[Given records — start]

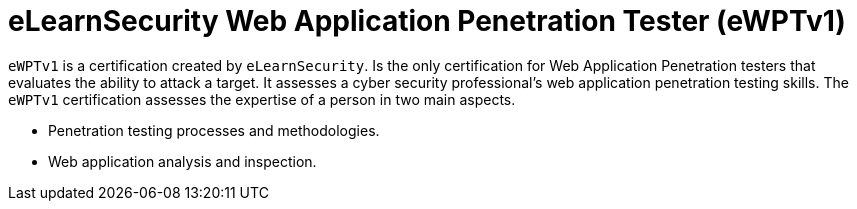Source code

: :page-slug: about-us/certifications/ewptv1/
:page-description: Our team of ethical hackers and pentesters counts with high certifications related to cybersecurity information.
:page-keywords: Fluid Attacks, Ethical Hackers, Team, Certifications, Cybersecurity, Pentesters, Whitehat Hackers
:page-certificationlogo: logo-ewptv1
:page-alt: Logo ewptv1
:page-certification: yes
:page-certificationid: 010

= eLearnSecurity Web Application Penetration Tester (eWPTv1)

`eWPTv1` is a certification
created by `eLearnSecurity`.
Is the only certification for
Web Application Penetration testers
that evaluates the ability to attack a target.
It assesses a cyber security professional’s web
application penetration testing skills.
The `eWPTv1` certification assesses the expertise
of a person in two main aspects.

- Penetration testing processes and methodologies.
- Web application analysis and inspection.
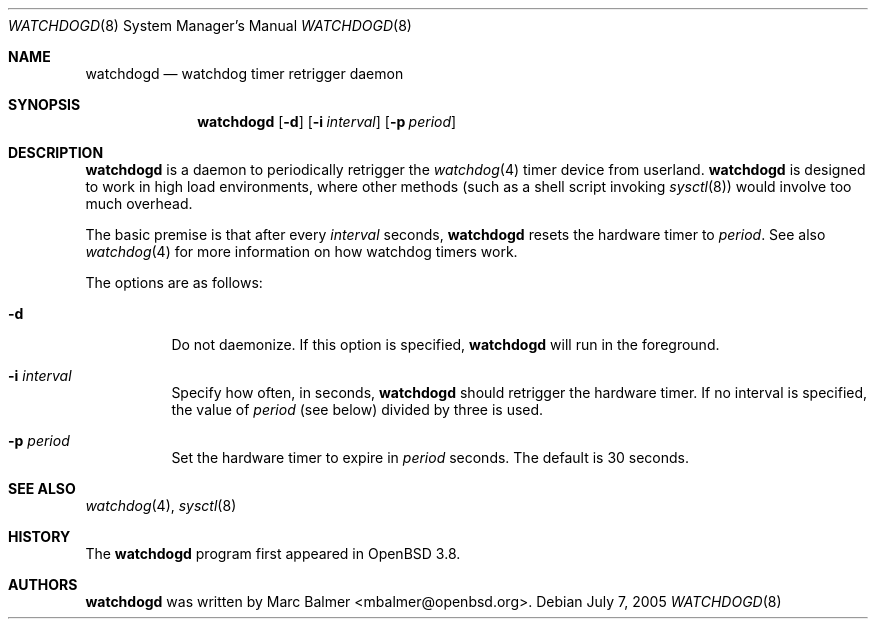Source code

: .\" $OpenBSD: src/usr.sbin/watchdogd/watchdogd.8,v 1.7 2006/01/17 14:27:04 jmc Exp $
.\"
.\" Copyright (c) 2005 Marc Balmer <mbalmer@openbsd.org>
.\"
.\" Permission to use, copy, modify, and distribute this software for any
.\" purpose with or without fee is hereby granted, provided that the above
.\" copyright notice and this permission notice appear in all copies.
.\"
.\" THE SOFTWARE IS PROVIDED "AS IS" AND THE AUTHOR DISCLAIMS ALL WARRANTIES
.\" WITH REGARD TO THIS SOFTWARE INCLUDING ALL IMPLIED WARRANTIES OF
.\" MERCHANTABILITY AND FITNESS. IN NO EVENT SHALL THE AUTHOR BE LIABLE FOR
.\" ANY SPECIAL, DIRECT, INDIRECT, OR CONSEQUENTIAL DAMAGES OR ANY DAMAGES
.\" WHATSOEVER RESULTING FROM LOSS OF USE, DATA OR PROFITS, WHETHER IN AN
.\" ACTION OF CONTRACT, NEGLIGENCE OR OTHER TORTIOUS ACTION, ARISING OUT OF
.\" OR IN CONNECTION WITH THE USE OR PERFORMANCE OF THIS SOFTWARE.
.\"
.Dd July 7, 2005
.Dt WATCHDOGD 8
.Os
.Sh NAME
.Nm watchdogd
.Nd watchdog timer retrigger daemon
.Sh SYNOPSIS
.Nm watchdogd
.Op Fl d
.Op Fl i Ar interval
.Op Fl p Ar period
.Sh DESCRIPTION
.Nm
is a daemon to periodically retrigger the
.Xr watchdog 4
timer device from userland.
.Nm
is designed to work in high load environments,
where other methods
(such as a shell script invoking
.Xr sysctl 8 )
would involve too much overhead.
.Pp
The basic premise is that
after every
.Ar interval
seconds,
.Nm
resets the hardware timer to
.Ar period .
See also
.Xr watchdog 4
for more information on how watchdog timers work.
.Pp
The options are as follows:
.Bl -tag -width Ds
.It Fl d
Do not daemonize.
If this option is specified,
.Nm
will run in the foreground.
.It Fl i Ar interval
Specify how often, in seconds,
.Nm
should retrigger the hardware timer.
If no interval is specified,
the value of
.Ar period
(see below)
divided by three is used.
.It Fl p Ar period
Set the hardware timer to expire in
.Ar period
seconds.
The default is 30 seconds.
.El
.Sh SEE ALSO
.Xr watchdog 4 ,
.Xr sysctl 8
.Sh HISTORY
The
.Nm
program
first appeared in
.Ox 3.8 .
.Sh AUTHORS
.Nm
was written by
.An Marc Balmer Aq mbalmer@openbsd.org .
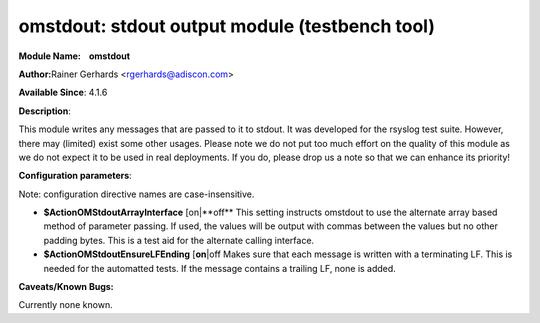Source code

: omstdout: stdout output module (testbench tool)
===============================================

**Module Name:    omstdout**

**Author:**\ Rainer Gerhards <rgerhards@adiscon.com>

**Available Since**: 4.1.6

**Description**:

This module writes any messages that are passed to it to stdout. It
was developed for the rsyslog test suite. However, there may (limited)
exist some other usages. Please note we do not put too much effort on
the quality of this module as we do not expect it to be used in real
deployments. If you do, please drop us a note so that we can enhance
its priority!

**Configuration parameters**:

Note: configuration directive names are case-insensitive.

-  **$ActionOMStdoutArrayInterface** [on\|**off**
   This setting instructs omstdout to use the alternate array based
   method of parameter passing. If used, the values will be output with
   commas between the values but no other padding bytes. This is a test
   aid for the alternate calling interface.
-  **$ActionOMStdoutEnsureLFEnding** [**on**\ \|off
   Makes sure that each message is written with a terminating LF. This
   is needed for the automatted tests. If the message contains a
   trailing LF, none is added.

**Caveats/Known Bugs:**

Currently none known.

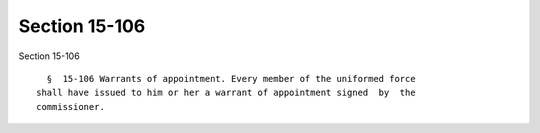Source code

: Section 15-106
==============

Section 15-106 ::    
        
     
        §  15-106 Warrants of appointment. Every member of the uniformed force
      shall have issued to him or her a warrant of appointment signed  by  the
      commissioner.
    
    
    
    
    
    
    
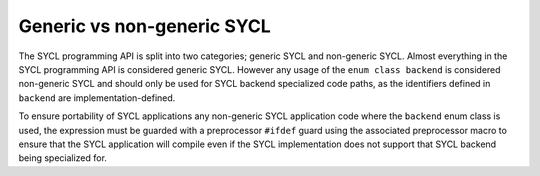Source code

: ..
  Copyright 2024 The Khronos Group Inc.
  SPDX-License-Identifier: CC-BY-4.0

***************************
Generic vs non-generic SYCL
***************************

The SYCL programming API is split into two categories; generic SYCL and
non-generic SYCL. Almost everything in the SYCL programming API is considered
generic SYCL. However any usage of the ``enum class backend`` is considered
non-generic SYCL and should only be used for SYCL backend specialized code
paths, as the identifiers defined in ``backend`` are implementation-defined.

To ensure portability of SYCL applications any non-generic SYCL application code
where the ``backend`` enum class is used, the expression must be guarded with a
preprocessor ``#ifdef`` guard using the associated preprocessor macro to ensure
that the SYCL application will compile even if the SYCL implementation does not
support that SYCL backend being specialized for.
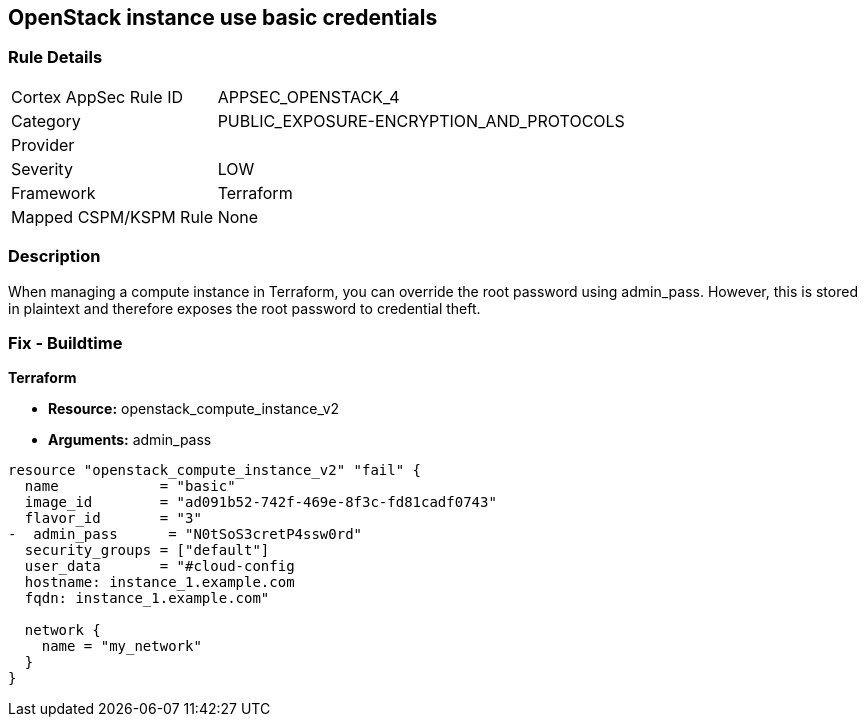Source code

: == OpenStack instance use basic credentials


=== Rule Details

[cols="1,2"]
|===
|Cortex AppSec Rule ID |APPSEC_OPENSTACK_4
|Category |PUBLIC_EXPOSURE-ENCRYPTION_AND_PROTOCOLS
|Provider |
|Severity |LOW
|Framework |Terraform
|Mapped CSPM/KSPM Rule |None
|===


=== Description 


When managing a compute instance in Terraform, you can override the root password using admin_pass.
However, this is stored in plaintext and therefore exposes the root password to credential theft.

=== Fix - Buildtime


*Terraform* 


* *Resource:* openstack_compute_instance_v2
* *Arguments:* admin_pass

[source,go]
----
resource "openstack_compute_instance_v2" "fail" {
  name            = "basic"
  image_id        = "ad091b52-742f-469e-8f3c-fd81cadf0743"
  flavor_id       = "3"
-  admin_pass      = "N0tSoS3cretP4ssw0rd"
  security_groups = ["default"]
  user_data       = "#cloud-config
  hostname: instance_1.example.com
  fqdn: instance_1.example.com"

  network {
    name = "my_network"
  }
}
----
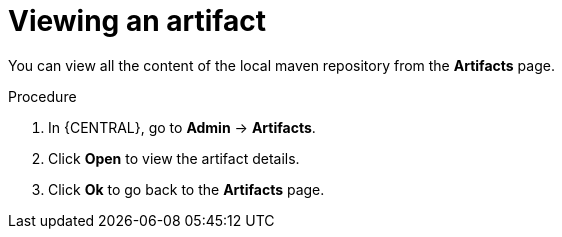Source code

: [id='managing-business-central-view-artifacts-proc']
= Viewing an artifact

You can view all the content of the local maven repository from the *Artifacts* page.

.Procedure
. In {CENTRAL}, go to *Admin* -> *Artifacts*.
. Click *Open* to view the artifact details.
. Click *Ok* to go back to the *Artifacts* page.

[Given records — finish]

About this exercise: Go through the entries and copy every line that has "only".

Problem solution:
Is the only certification for
non-generic SYCL and should only be used for SYCL backend specialized code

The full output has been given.